Based on the clinical characteristics and the patient’s history of living in an endemic area, the diagnosis of disseminated blastomycosis was considered. To confirm this, the skin pus was sent for pathogen detection using next-generation sequencing (NGS) technology (PMseq™, BGI, Shenzhen, China). The NGS analysis identified 57 sequences uniquely corresponding to Blastomyces dermatitidis. Additionally, fungal colonies with a white and glabrous appearance were cultured from the skin pus on a Sabouraud medium, further confirming the diagnosis of blastomycosis.

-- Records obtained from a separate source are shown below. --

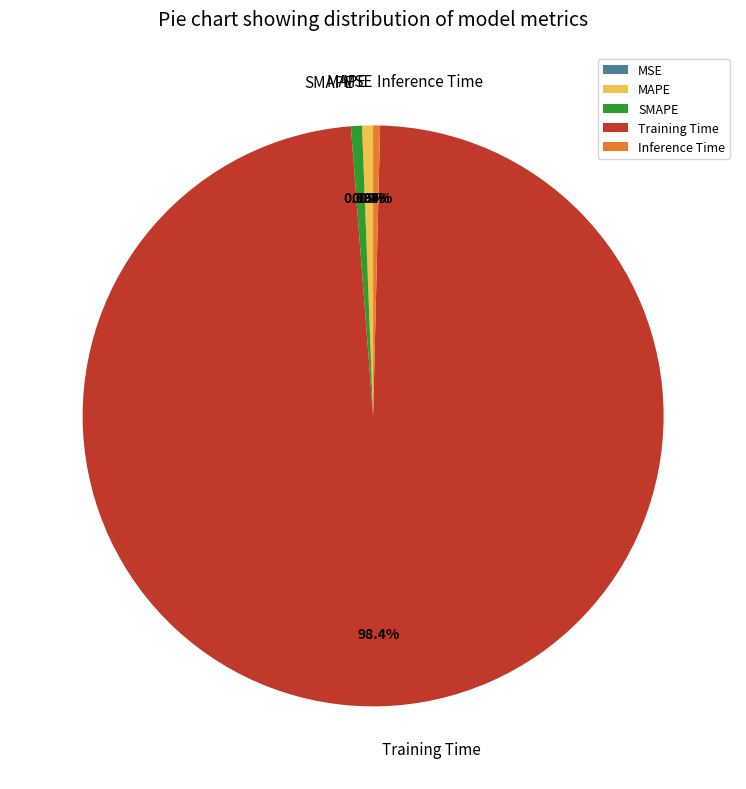

What percentage is NOT represented by MAPE?

99.4%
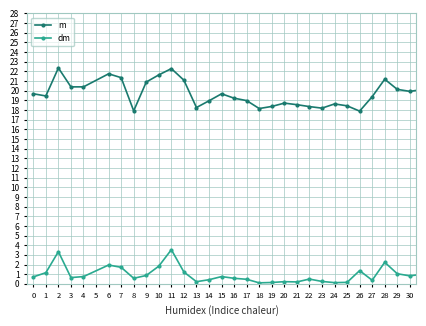

True or false: dm and m intersect in this chart.

False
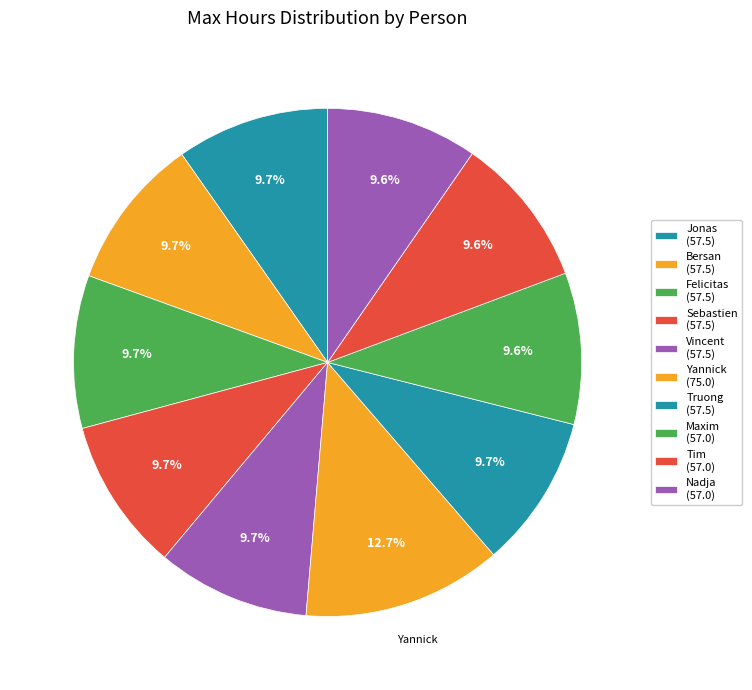

To the nearest percent, what is the average slice percentage?

10%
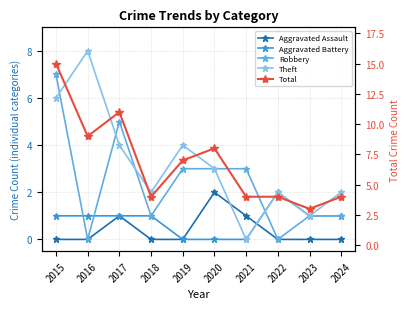

Where is Total nearest to the value 9?

2016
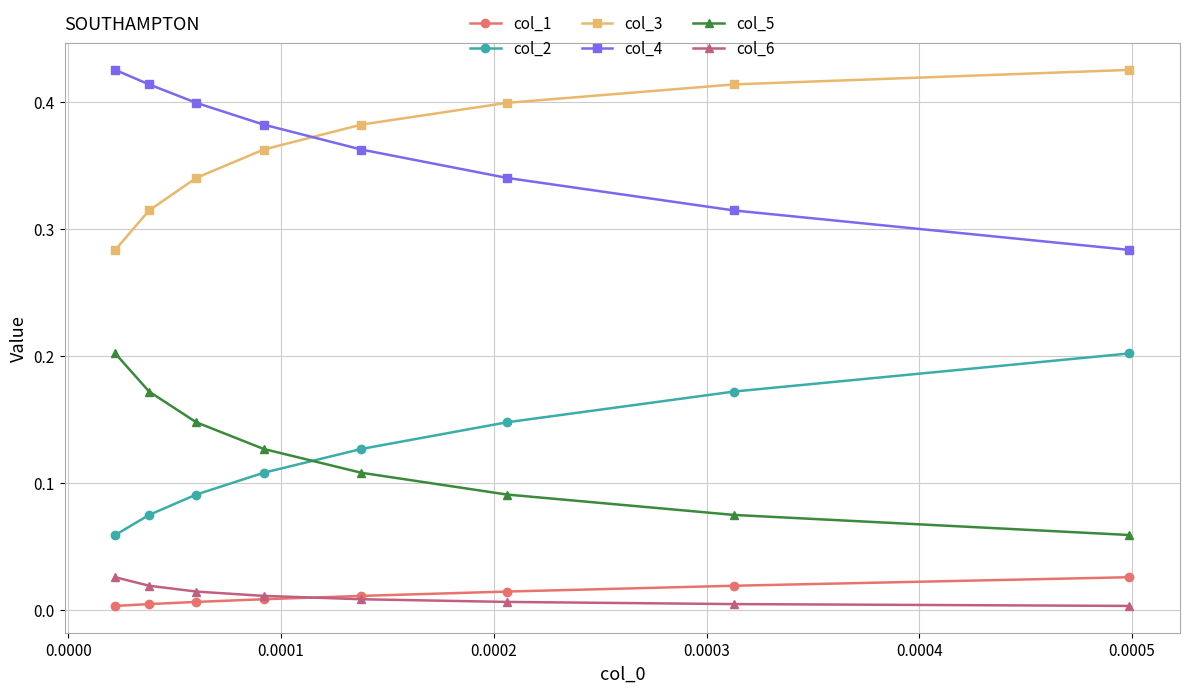

What is the difference between the maximum and minimum values in the col_5 series?

0.1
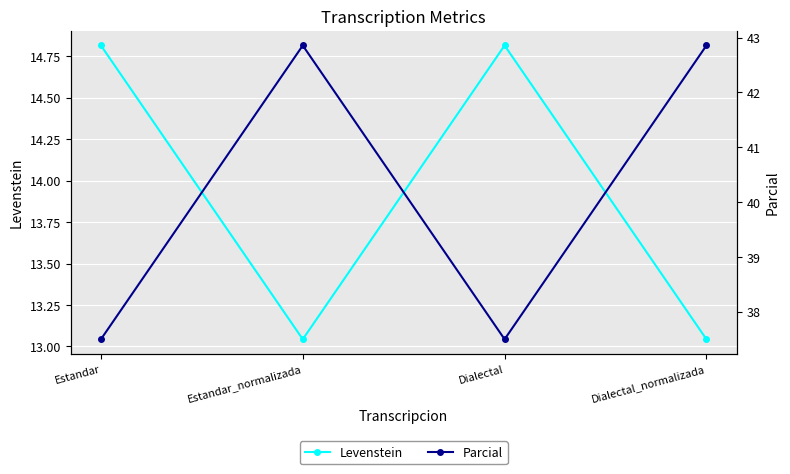

What is the average value of the Levenstein series?

13.9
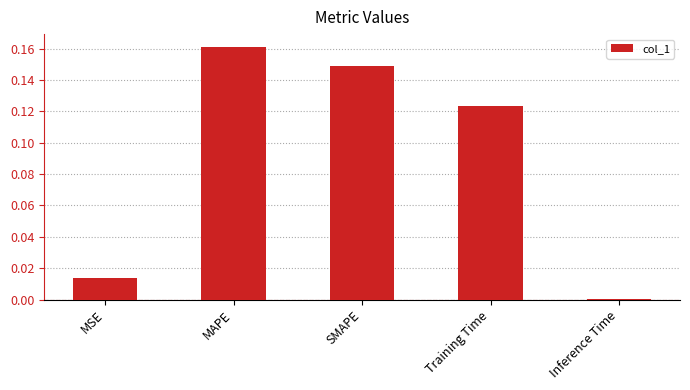

True or false: the data shows 0.2 at Training Time.

False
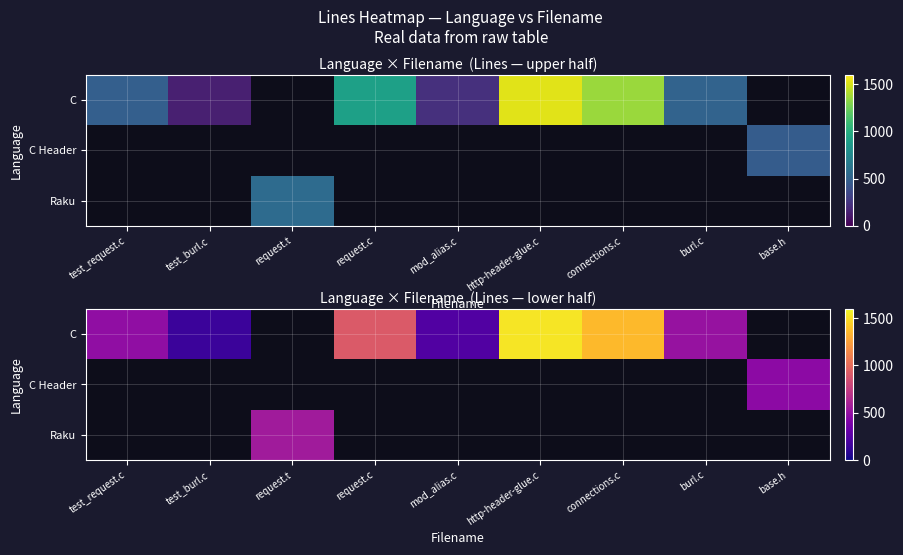

Which series has the widest spread of values?

C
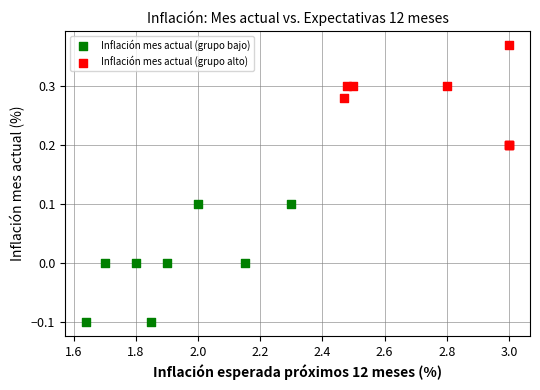

Which series has the widest spread of Y values?

Inflación mes actual (grupo bajo)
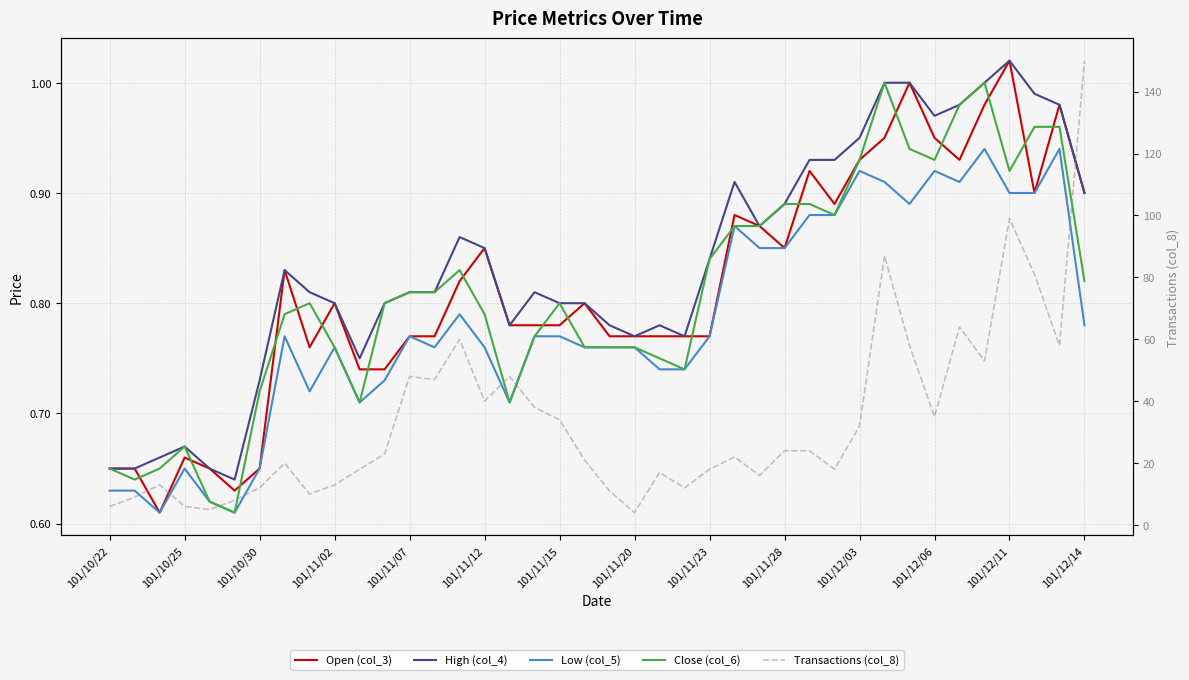

How many interior local peaks does the Transactions (col_8) series have?

10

On the third day after admission, the patient was started on empirical antifungal treatment with oral posaconazole suspension (400 mg twice per day for 12 days, followed by 200 mg three times per day due to elevated liver enzymes). A follow-up chest CT scan after 10 days of antifungal therapy showed significant radiographic resolution. The patient’s clinical symptoms, including cough and knee joint pain, improved, and the skin lesions on his lower limbs began to shrink and crust. He was discharged after three weeks of hospitalization with a continued prescription for posaconazole. Monthly follow-up visits showed improved physical ability, further absorption of pulmonary effusions, and slightly elevated liver enzymes. The patient continued taking posaconazole for approximately nine months.

Blastomycosis is often referred to as “the great pretender” because it can mimic a wide range of diseases, including pneumonia, tuberculosis, and malignancy. This lack of specificity makes it difficult to diagnose promptly, leading to the overuse of antibiotics, particularly in non-endemic regions. In China, nine cases of blastomycosis have been reported previously, most of which were in male patients with a median age of 29 years. The majority of these patients had a history of living or traveling in endemic areas, although two cases had no such history, suggesting that blastomycosis may be sporadically present in China. The median delay in diagnosis was 2.5 months, with most cases initially misdiagnosed as common respiratory infections and treated with antibiotics for extended periods. Three patients were subsequently treated for suspected tuberculosis, and two cases were misdiagnosed as malignancy.

The definitive diagnosis of blastomycosis is typically made through the culture of Blastomyces dermatitidis, although this method is time-consuming. Direct histopathological or cytopathological examinations can facilitate a more prompt diagnosis. In this case, the use of NGS-based pathogen detection allowed for early diagnosis and timely antifungal therapy. Treatment recommendations for blastomycosis depend on the severity of the disease, the site of infection, the patient’s immune status, and pregnancy. For mild to moderate disseminated blastomycosis, oral itraconazole is the first-line treatment, while amphotericin B is recommended for moderate to severe cases. Posaconazole has been reported as a successful treatment option in some cases, and in this patient, it proved to be effective and well-tolerated.

In conclusion, this case highlights the importance of considering blastomycosis in patients with a history of travel or residence in endemic areas, even in non-endemic regions like China. The use of advanced diagnostic techniques, such as NGS, can facilitate early diagnosis and appropriate treatment, reducing the risk of complications and improving patient outcomes. Posaconazole may be a viable alternative treatment option for disseminated blastomycosis, particularly in patients with elevated liver enzymes.